What the task asks: Copy out every line of the listing below word for word, leaving nothing out and changing nothing.

Dataset entries
----

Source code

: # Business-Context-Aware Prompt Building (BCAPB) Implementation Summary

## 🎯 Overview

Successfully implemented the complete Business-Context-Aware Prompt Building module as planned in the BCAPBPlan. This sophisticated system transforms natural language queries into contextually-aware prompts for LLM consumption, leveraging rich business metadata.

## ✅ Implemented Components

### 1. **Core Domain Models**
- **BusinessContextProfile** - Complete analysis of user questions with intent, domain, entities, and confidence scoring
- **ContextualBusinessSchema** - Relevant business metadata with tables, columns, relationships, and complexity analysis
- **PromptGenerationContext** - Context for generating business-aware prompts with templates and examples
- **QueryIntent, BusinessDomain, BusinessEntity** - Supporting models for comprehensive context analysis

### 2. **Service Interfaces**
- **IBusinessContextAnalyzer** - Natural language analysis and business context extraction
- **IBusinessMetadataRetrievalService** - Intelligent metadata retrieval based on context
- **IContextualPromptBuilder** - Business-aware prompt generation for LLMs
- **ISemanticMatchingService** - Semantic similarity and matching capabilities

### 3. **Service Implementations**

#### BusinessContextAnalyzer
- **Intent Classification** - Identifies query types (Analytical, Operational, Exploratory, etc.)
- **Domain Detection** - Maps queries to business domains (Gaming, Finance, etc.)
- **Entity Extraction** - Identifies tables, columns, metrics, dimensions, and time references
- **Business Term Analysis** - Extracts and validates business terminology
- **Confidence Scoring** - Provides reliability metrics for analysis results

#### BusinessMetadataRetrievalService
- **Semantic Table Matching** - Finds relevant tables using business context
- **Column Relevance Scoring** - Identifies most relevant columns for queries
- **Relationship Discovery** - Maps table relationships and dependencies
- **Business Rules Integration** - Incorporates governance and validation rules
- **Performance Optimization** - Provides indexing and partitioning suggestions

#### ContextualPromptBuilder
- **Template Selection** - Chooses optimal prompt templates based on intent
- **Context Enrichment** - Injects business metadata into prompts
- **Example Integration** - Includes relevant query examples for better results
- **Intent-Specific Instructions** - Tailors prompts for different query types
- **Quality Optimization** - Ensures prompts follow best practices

----

Worked solution:
Source code

: # Business-Context-Aware Prompt Building (BCAPB) Implementation Summary

## 🎯 Overview

Successfully implemented the complete Business-Context-Aware Prompt Building module as planned in the BCAPBPlan. This sophisticated system transforms natural language queries into contextually-aware prompts for LLM consumption, leveraging rich business metadata.

## ✅ Implemented Components

### 1. **Core Domain Models**
- **BusinessContextProfile** - Complete analysis of user questions with intent, domain, entities, and confidence scoring
- **ContextualBusinessSchema** - Relevant business metadata with tables, columns, relationships, and complexity analysis
- **PromptGenerationContext** - Context for generating business-aware prompts with templates and examples
- **QueryIntent, BusinessDomain, BusinessEntity** - Supporting models for comprehensive context analysis

### 2. **Service Interfaces**
- **IBusinessContextAnalyzer** - Natural language analysis and business context extraction
- **IBusinessMetadataRetrievalService** - Intelligent metadata retrieval based on context
- **IContextualPromptBuilder** - Business-aware prompt generation for LLMs
- **ISemanticMatchingService** - Semantic similarity and matching capabilities

### 3. **Service Implementations**

#### BusinessContextAnalyzer
- **Intent Classification** - Identifies query types (Analytical, Operational, Exploratory, etc.)
- **Domain Detection** - Maps queries to business domains (Gaming, Finance, etc.)
- **Entity Extraction** - Identifies tables, columns, metrics, dimensions, and time references
- **Business Term Analysis** - Extracts and validates business terminology
- **Confidence Scoring** - Provides reliability metrics for analysis results

#### BusinessMetadataRetrievalService
- **Semantic Table Matching** - Finds relevant tables using business context
- **Column Relevance Scoring** - Identifies most relevant columns for queries
- **Relationship Discovery** - Maps table relationships and dependencies
- **Business Rules Integration** - Incorporates governance and validation rules
- **Performance Optimization** - Provides indexing and partitioning suggestions

#### ContextualPromptBuilder
- **Template Selection** - Chooses optimal prompt templates based on intent
- **Context Enrichment** - Injects business metadata into prompts
- **Example Integration** - Includes relevant query examples for better results
- **Intent-Specific Instructions** - Tailors prompts for different query types
- **Quality Optimization** - Ensures prompts follow best practices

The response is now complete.